# À faire:
a – Pour chaque affirmation, dites si l’article sur la grande distribution au Liban la confirme, par oui ou non, en citant à l’identique les mots de l’article qui tranchent : (i) en 2001, ABC a réalisé près de 100 millions $ de chiffre d’affaires ; (ii) ABC prélève aujourd’hui un pourcentage sur le chiffre d’affaires des stands ; (iii) les contrats de location à l’ABC durent trois ans.
b – Recopiez à l’identique le passage de l’article sur la grande distribution au Liban qui va de « En 2002, la superficie » jusqu’à « accordée aux concessions. ».

# Page:
Au milieu d’un marasme déclaré, qu’est-ce qui incite encore des investisseurs incorrigibles à placer leurs millions de dollars dans des espaces commerciaux de plus en plus titanesques ?

En 2002, la plupart des enseignes de la grande distribution, actuellement au Liban, ne sont pas des “grands magasins” dans le sens commercial du terme. Seules la franchise française BHV et une petite partie de l’ABC le sont, puisqu’ils fonctionnent à partir d’une centrale d’achat et vendent leurs produits achetés auprès de différents fournisseurs. Les autres établissements sont de grandes surfaces commerciales divisées en concessions, louées à des commerçants. La majorité de la surface de l’ABC, Concorde Galleria ou Factory suit ce modèle. Cette particularité et cette complexité se retrouvent également dans les dénominations, imprécises, de ces lieux : Galleria ou Department Store.

ABC : lettres majuscules

Les trois initiales ABC font partie, désormais, du patrimoine commercial libanais. Les résultats attestent de cette réussite, puisqu’en 2001 ABC a réalisé près de 100 millions $ de chiffre d’affaires. Avec la formule de concessions (espaces intérieurs loués à des commerçants), le flux des consommateurs n’a cessé de croître…
«Cette formule des concessions est avantageuse, puisque nous ne supportons ni le capital, ni les stocks et ni la masse salariale», explique Karim Fadel, assistant du directeur général de l’ABC.
Aujourd’hui, l’ABC Dbayé a une superficie commerciale de 17 000 m2 et regroupe plus de 170 stands autonomes qui représentent la plupart des grandes enseignes locales et plusieurs franchises internationales. «La sélection des concessionnaires se fait sur le pouvoir d’attraction de chaque marque. Plus l’enseigne sera connue, plus nous serons prêts à lui fournir un emplacement. Nous pensons à la complémentarité des produits pour que les enseignes profitent l’une de l’autre», explique Fadel. Aujourd’hui, l’ABC à Dbayé est l’espace commercial le plus visité au Liban avec plus de 2 millions de visiteurs par an, dont 60 % de gent féminine.
Depuis deux ans, ABC ne prélève plus de pourcentage sur le chiffre d’affaires des stands. Désormais, il demande un loyer annuel qui peut varier de 1 000 à 10 000 $ le m2 pour les emplacements les plus rentables. Ces loyers font de l’ABC l’un des espaces marchands les plus chers du pays. «Les contrats de location sont d’un an. Cette stratégie assure une plus grande flexibilité avec les différents concessionnaires. Cela permet aussi de ne pas renouveler les contrats des enseignes les moins performantes», précise Fadel.
En 2002, la superficie de l’ABC est occupée aux 2/3 par des stands. Mais à l’avenir, la stratégie de l’ABC est de revenir au concept initial du grand magasin, en exposant ses propres produits et de réduire la place accordée aux concessions.

Entrées d’un jeu de données:
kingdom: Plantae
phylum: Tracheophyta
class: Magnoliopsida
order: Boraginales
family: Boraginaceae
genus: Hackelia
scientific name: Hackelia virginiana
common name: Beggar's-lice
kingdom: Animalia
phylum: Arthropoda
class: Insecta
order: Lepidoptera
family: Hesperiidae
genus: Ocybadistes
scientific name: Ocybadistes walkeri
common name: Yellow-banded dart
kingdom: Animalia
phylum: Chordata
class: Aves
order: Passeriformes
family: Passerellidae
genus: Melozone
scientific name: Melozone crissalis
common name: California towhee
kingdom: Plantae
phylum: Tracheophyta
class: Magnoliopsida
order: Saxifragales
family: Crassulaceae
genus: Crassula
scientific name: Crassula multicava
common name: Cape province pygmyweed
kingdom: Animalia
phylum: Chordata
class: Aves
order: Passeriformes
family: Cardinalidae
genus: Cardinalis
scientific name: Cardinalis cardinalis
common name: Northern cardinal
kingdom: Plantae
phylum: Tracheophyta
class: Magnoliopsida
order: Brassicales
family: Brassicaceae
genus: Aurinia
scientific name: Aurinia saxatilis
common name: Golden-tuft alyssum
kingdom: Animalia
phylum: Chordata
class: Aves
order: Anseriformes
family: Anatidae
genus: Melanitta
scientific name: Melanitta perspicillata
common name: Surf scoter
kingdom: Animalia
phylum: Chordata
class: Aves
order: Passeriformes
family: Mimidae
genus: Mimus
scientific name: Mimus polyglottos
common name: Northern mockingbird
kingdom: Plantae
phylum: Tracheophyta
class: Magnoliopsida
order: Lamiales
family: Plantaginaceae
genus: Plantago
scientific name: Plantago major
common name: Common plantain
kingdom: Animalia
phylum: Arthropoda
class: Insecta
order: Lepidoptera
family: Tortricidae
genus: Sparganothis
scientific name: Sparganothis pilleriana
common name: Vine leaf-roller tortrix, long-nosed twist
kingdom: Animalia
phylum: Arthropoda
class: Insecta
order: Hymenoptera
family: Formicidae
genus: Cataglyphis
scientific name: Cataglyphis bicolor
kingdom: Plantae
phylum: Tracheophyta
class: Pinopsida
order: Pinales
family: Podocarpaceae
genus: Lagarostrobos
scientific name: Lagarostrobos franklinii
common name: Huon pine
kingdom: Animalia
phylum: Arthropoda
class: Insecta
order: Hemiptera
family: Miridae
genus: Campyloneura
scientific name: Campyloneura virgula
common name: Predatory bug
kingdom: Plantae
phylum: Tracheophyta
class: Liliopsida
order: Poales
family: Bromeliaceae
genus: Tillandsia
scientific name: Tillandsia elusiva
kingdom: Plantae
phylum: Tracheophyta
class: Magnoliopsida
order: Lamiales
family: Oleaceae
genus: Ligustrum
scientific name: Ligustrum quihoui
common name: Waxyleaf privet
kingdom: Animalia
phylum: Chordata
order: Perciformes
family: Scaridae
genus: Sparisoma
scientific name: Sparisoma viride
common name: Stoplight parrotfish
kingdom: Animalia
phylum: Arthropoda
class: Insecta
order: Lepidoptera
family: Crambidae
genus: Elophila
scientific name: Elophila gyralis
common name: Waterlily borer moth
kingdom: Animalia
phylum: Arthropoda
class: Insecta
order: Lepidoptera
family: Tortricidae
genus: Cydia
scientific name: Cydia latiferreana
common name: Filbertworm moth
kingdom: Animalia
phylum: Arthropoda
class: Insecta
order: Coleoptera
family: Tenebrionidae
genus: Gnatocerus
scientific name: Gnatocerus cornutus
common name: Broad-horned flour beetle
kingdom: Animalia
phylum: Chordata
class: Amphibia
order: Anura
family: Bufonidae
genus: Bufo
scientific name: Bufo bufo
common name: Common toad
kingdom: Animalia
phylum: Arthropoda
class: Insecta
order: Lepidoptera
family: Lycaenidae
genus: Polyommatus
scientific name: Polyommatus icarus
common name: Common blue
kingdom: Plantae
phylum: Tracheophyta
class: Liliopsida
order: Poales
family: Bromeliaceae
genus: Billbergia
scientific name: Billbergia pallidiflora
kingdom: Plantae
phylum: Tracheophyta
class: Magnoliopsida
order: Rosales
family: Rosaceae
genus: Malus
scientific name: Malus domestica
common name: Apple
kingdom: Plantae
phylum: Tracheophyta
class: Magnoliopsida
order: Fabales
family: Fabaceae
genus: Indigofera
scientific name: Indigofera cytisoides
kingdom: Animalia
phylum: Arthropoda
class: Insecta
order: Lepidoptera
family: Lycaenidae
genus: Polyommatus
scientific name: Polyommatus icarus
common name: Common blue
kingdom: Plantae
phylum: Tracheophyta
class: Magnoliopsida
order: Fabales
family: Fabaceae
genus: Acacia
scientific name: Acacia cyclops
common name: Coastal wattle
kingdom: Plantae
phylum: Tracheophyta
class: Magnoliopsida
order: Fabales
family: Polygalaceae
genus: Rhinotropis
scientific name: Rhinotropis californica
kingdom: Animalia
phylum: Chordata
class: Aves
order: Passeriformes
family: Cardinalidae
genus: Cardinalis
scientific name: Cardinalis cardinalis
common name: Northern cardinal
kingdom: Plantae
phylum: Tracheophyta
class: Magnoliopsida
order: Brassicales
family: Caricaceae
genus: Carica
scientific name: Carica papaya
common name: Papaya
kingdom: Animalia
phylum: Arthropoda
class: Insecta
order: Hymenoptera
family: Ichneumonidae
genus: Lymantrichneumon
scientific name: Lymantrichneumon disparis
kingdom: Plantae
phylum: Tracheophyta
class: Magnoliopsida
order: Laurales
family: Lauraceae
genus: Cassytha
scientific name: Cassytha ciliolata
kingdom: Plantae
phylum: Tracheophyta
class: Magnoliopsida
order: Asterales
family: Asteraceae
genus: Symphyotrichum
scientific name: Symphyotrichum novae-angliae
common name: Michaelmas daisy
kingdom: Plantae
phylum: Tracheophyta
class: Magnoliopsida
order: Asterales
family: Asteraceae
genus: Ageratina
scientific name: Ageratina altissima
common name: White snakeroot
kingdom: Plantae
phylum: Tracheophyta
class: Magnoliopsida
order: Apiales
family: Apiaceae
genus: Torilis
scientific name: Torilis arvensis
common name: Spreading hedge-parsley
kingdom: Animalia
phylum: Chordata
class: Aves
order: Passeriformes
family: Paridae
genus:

# Réponses finales:
a –
(i) Oui : « en 2001 ABC a réalisé près de 100 millions $ de chiffre d’affaires ».
(ii) Non : « Depuis deux ans, ABC ne prélève plus de pourcentage sur le chiffre d’affaires des stands ».
(iii) Non : « Les contrats de location sont d’un an ».

b –
En 2002, la superficie de l’ABC est occupée aux 2/3 par des stands. Mais à l’avenir, la stratégie de l’ABC est de revenir au concept initial du grand magasin, en exposant ses propres produits et de réduire la place accordée aux concessions.